不倫の話。
たかが不倫、されど不倫。とても奥深かった。
不倫するサラリーマンの気持ちが表裏全て、浮かれた気持ち、焦り、動揺、感じることが良く伝わってきた。
不倫相手にこう言われればそりゃ嬉しいだろうなとか、あ、こういわれたら確かに一歩引くなとか、作者が男性だからか、男性として読むとどの場面においても共感ができる。
逆に女性の立場から読んでみると(つまり奥さんの側)、かなり手の込んだアリバイ工作にもう感心するしかない(苦笑)
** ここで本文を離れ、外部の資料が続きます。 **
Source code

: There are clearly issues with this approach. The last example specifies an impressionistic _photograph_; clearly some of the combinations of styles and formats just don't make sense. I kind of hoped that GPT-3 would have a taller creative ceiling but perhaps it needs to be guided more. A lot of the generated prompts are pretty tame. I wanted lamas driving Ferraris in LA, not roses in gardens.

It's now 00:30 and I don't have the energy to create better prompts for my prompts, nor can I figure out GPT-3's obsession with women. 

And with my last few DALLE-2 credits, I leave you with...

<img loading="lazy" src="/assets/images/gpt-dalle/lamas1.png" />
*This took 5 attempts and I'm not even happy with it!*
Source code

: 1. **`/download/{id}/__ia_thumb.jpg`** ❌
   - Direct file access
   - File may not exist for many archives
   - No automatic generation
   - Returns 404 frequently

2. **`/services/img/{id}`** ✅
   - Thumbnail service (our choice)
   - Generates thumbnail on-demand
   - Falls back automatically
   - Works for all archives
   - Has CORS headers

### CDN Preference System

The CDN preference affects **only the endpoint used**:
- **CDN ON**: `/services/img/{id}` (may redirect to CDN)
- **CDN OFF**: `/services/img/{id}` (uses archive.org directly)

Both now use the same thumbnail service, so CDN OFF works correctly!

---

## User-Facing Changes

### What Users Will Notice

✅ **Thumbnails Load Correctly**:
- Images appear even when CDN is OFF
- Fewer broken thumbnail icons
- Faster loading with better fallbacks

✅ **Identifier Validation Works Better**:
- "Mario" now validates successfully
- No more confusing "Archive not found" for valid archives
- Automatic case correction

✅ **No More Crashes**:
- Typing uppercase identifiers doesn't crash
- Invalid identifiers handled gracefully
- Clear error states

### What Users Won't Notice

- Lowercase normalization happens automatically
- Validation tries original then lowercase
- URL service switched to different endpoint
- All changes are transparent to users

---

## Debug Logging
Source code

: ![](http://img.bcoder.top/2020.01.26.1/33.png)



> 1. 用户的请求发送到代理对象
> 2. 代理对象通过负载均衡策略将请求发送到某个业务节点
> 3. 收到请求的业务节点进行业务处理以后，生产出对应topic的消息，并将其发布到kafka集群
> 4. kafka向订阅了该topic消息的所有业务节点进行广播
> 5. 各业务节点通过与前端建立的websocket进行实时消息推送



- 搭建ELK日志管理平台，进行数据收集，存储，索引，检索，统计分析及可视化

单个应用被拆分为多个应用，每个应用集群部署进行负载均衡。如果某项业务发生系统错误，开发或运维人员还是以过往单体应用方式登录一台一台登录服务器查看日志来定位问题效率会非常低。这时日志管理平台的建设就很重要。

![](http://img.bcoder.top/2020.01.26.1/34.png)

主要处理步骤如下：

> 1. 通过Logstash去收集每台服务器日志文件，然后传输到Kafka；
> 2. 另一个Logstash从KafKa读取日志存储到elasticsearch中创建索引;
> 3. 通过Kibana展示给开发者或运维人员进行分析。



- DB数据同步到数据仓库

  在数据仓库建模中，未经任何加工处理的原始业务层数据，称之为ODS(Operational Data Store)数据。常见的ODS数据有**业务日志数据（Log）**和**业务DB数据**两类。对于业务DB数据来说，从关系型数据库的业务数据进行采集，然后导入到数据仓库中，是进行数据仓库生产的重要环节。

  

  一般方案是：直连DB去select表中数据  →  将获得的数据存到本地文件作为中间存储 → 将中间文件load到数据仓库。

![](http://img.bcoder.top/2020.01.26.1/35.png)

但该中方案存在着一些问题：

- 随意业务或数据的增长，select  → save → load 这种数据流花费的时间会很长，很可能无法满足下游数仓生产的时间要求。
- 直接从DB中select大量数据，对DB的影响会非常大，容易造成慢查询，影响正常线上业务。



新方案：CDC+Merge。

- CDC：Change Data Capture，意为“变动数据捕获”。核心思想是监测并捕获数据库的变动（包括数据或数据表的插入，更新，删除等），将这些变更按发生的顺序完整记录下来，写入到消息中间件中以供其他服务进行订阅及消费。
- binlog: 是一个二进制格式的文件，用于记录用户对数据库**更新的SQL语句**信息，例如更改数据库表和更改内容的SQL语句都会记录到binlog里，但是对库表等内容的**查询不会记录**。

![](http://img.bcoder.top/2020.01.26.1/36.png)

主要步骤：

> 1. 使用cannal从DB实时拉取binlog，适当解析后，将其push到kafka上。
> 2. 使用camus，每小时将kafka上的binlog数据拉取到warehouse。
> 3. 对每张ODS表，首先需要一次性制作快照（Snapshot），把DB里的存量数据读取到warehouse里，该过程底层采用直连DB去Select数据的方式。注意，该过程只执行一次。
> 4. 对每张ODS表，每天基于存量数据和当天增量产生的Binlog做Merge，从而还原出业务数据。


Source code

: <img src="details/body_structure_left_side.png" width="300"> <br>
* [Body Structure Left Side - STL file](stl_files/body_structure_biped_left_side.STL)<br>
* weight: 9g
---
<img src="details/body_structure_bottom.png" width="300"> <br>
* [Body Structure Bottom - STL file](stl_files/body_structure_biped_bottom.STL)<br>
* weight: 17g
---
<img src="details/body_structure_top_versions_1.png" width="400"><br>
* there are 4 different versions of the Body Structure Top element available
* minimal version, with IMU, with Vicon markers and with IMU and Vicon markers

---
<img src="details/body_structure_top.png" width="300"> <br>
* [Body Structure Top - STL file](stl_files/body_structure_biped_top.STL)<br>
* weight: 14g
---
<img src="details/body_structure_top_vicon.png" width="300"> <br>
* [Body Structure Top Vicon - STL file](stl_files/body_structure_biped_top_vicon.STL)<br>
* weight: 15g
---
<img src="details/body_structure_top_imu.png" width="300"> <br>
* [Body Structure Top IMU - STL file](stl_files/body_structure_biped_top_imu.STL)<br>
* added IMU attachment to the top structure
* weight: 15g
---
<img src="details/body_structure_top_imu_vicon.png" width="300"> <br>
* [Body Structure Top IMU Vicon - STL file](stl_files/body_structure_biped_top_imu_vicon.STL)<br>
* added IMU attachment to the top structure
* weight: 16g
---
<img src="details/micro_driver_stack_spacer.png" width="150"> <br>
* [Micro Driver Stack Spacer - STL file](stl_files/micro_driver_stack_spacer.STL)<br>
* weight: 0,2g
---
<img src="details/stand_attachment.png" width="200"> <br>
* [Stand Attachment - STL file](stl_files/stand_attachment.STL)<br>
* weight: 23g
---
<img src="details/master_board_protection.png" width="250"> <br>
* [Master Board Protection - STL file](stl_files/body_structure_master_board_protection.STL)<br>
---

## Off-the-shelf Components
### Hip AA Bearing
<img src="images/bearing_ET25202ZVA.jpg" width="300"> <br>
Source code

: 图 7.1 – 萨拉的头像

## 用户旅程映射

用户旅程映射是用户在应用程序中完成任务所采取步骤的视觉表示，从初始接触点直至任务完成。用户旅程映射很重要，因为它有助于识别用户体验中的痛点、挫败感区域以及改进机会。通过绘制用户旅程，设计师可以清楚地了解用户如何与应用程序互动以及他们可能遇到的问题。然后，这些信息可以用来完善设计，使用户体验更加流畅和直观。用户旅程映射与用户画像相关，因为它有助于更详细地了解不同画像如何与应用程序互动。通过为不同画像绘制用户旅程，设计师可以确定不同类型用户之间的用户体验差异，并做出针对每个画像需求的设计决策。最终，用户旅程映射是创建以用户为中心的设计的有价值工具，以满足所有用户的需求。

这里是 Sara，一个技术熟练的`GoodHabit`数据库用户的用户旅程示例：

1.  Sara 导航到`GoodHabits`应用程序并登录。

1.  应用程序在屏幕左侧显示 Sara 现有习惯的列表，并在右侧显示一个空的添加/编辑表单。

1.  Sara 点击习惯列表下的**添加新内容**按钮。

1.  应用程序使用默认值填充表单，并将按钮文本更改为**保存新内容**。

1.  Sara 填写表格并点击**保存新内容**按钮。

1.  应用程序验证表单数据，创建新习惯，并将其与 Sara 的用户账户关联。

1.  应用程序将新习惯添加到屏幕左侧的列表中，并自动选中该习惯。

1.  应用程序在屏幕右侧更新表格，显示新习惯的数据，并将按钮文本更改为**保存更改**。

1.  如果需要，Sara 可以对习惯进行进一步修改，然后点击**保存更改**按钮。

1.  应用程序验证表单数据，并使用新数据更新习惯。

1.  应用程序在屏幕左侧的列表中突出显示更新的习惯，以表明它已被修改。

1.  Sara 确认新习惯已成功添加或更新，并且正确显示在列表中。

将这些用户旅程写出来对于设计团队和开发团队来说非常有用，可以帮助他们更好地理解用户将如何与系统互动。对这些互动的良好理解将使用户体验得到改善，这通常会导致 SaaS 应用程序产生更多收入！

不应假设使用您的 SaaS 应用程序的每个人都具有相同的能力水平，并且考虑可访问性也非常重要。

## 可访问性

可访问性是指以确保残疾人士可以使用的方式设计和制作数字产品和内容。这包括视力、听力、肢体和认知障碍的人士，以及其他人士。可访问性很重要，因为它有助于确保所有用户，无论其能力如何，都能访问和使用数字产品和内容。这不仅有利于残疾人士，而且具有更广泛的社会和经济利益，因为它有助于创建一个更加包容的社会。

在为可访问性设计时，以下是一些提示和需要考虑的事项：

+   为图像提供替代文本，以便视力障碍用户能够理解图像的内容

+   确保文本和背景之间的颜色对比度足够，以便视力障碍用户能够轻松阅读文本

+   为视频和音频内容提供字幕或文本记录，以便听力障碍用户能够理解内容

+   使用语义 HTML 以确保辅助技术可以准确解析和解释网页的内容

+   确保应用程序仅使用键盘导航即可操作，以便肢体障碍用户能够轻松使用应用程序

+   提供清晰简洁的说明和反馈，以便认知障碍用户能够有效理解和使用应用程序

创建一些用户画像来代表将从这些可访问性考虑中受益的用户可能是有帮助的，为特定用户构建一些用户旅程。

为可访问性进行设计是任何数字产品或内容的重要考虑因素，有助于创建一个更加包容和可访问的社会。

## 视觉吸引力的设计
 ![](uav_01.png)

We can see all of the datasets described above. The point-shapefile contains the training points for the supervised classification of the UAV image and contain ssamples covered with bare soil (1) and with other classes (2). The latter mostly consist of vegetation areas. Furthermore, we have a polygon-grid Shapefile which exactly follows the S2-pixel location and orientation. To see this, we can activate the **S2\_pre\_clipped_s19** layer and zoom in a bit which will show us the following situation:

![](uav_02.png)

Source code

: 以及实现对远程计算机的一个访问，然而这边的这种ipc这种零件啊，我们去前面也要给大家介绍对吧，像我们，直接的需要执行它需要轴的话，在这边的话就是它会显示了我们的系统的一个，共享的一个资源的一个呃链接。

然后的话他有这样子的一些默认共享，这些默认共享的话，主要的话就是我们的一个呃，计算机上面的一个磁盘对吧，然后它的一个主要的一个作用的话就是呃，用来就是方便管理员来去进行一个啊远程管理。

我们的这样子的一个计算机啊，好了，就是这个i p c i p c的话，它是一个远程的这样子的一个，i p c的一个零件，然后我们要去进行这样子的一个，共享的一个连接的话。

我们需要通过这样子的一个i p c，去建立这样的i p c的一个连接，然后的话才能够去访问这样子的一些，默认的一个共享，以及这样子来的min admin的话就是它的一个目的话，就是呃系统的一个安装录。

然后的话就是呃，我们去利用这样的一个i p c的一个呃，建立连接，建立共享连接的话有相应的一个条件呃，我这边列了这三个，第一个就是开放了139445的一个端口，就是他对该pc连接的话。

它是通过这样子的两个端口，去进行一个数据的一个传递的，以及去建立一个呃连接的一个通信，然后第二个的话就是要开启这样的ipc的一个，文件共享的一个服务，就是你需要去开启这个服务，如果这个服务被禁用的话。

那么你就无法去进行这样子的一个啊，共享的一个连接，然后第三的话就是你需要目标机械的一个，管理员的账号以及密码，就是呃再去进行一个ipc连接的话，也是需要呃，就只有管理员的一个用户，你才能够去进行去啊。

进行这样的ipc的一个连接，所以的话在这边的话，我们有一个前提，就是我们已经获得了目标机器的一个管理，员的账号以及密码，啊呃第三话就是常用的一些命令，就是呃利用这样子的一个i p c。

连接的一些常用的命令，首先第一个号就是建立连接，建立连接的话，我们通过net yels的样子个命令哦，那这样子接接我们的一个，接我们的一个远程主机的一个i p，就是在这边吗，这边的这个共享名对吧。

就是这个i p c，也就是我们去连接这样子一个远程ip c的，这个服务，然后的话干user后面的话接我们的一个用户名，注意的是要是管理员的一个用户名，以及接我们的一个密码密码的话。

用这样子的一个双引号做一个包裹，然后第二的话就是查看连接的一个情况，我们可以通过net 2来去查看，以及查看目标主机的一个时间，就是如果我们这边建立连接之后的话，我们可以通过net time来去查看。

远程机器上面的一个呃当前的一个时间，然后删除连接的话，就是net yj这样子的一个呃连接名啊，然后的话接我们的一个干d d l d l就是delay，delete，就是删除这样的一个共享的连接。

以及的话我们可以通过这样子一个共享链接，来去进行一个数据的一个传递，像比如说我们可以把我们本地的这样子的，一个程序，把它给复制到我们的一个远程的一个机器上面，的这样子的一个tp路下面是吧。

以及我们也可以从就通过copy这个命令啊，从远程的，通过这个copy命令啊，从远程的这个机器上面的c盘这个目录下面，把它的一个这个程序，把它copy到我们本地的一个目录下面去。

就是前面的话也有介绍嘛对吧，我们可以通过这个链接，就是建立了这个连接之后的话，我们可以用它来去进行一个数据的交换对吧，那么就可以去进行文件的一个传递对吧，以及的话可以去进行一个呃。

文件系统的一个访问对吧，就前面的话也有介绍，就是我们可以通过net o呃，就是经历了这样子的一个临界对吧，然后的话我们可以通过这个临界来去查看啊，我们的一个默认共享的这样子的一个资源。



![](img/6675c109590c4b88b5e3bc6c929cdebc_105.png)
そして女性の怖さもわかる。奥さんと不倫相手。二人は全く違う形でこのサラリーマン男をじわじわと締め付けていく。
不倫相手として徐々に男を虜にして主張を広げていく女と、何も言わないし何も気付いていないのに、無邪気に核心をついてくる妻。
伏線としての昔起こった殺人事件の絡みも面白い。男が不信感を得ていく引き金になりつつも、その殺人事件に自分の気持ちの言い訳を繋げようとする無意識の行動が滑稽なほど面白い。
不倫の是否を問うお話ではない。ミステリーともちょっと違う。
どういうカテゴリーなのか、考えてしまうところにこの本の面白さがあると思った。